I wrote a code to find codons in a DNA string. The only problem I have is how do I make the code only work for a file with DNA. This means the file only has the characters a,c,g,t and no white space characters.
How about:
if ! grep -q '[^acgt]' file
then
...
fi
or
if grep -q '[^acgt]' file
then
echo "This file contains non-acgt characters"
exit 1
fi
What Scrutinizer suggested will work if your "file with DNA" is a UNIX formatted text file that contains zero or more lines where each line contains a DNA string of zero or more characters.

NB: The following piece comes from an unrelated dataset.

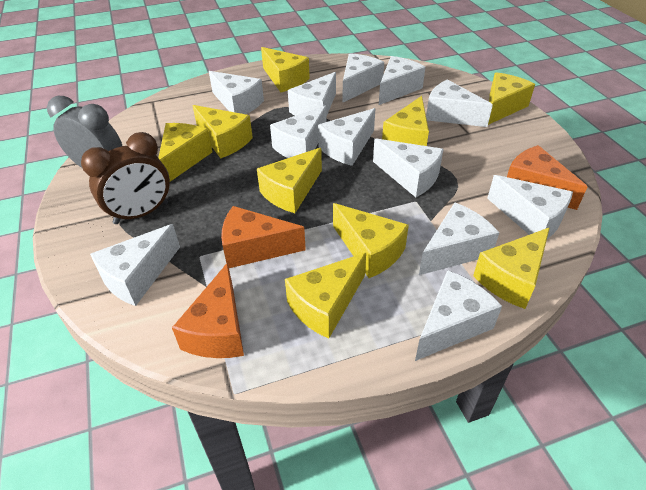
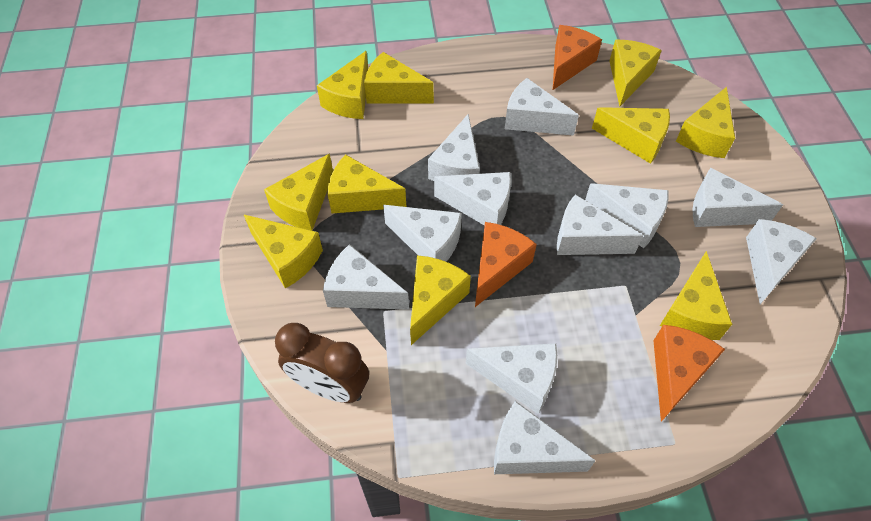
grey clock: 1 -> 0
white cheese: 12 -> 11
yellow cheese: 9 -> 10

If the files contain a single DNA string with no terminating <newline> character (which is what is specified in post #1), you'll need something more like:
#!/bin/bash
IAm=${0##*/}
tmpfile="$IAm.$$"
trap 'rm -f "$tmpfile"' 0
if ! tr -d 'acgt' < "$1" > "$tmpfile" || [ -s "$tmpfile" ]
then printf 'File "%s" is not a DNA file. Exiting.\n' "$1" >&2
exit 1
fi
printf 'File "%s" is a DNA file. Continuing...\n' "$1"

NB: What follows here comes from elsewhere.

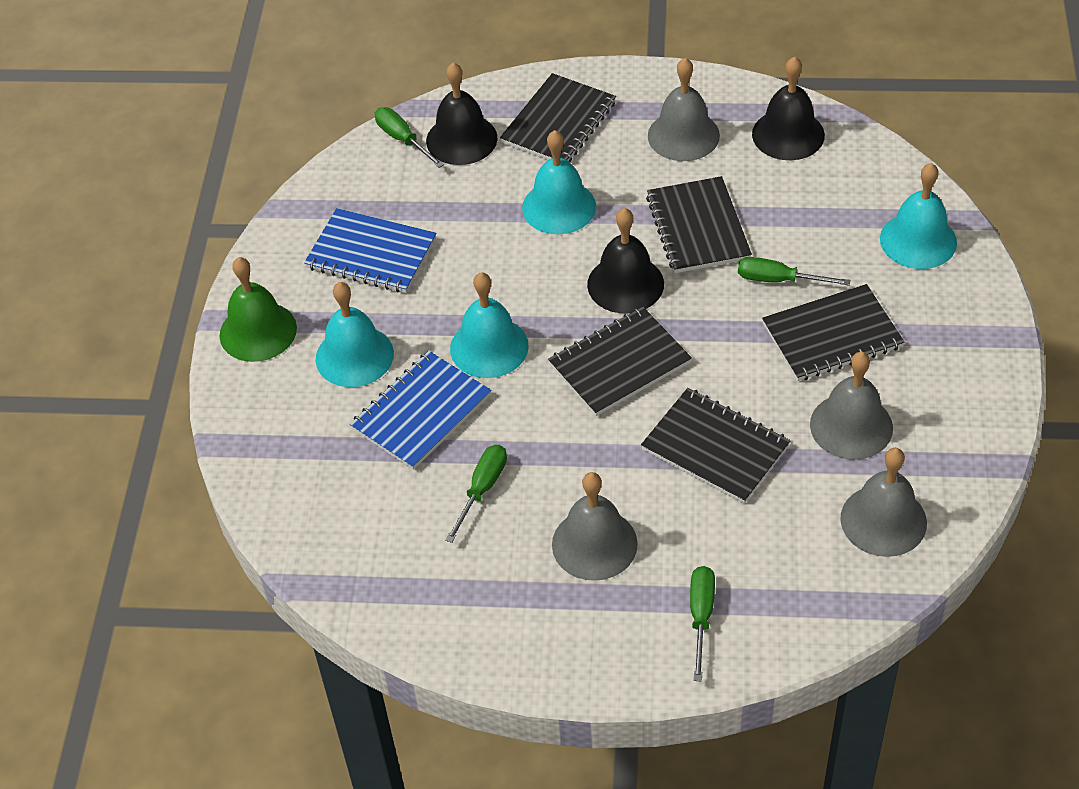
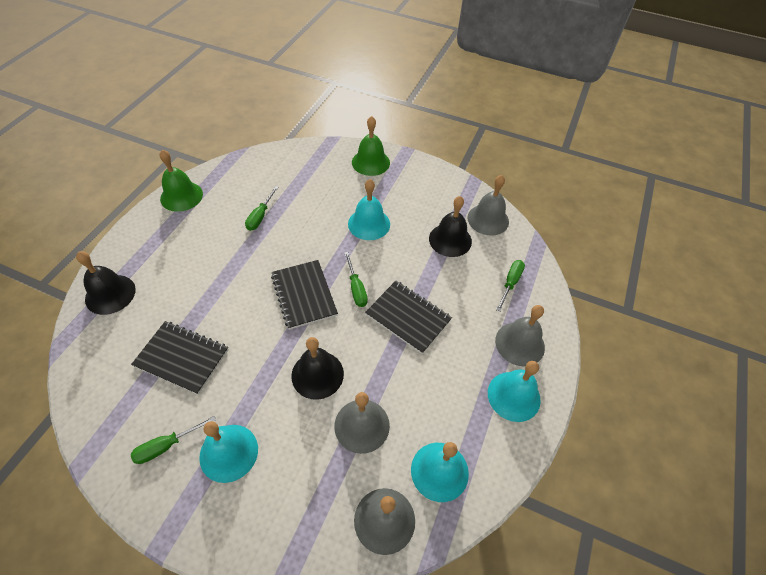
black notebook: 5 -> 3
blue notebook: 2 -> 0
green bell: 1 -> 2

# Do whatever you want to do with the specified DNA file...
This script requires one operand that is a pathname of the file you want to test.
Fair enough. Just out of curiosity: wouldn't something like:
(cat /file/in/question - < printf '\n') | ...
suffice? This would either add an empty line (which would be irrelevant) or terminate the last line properly. No?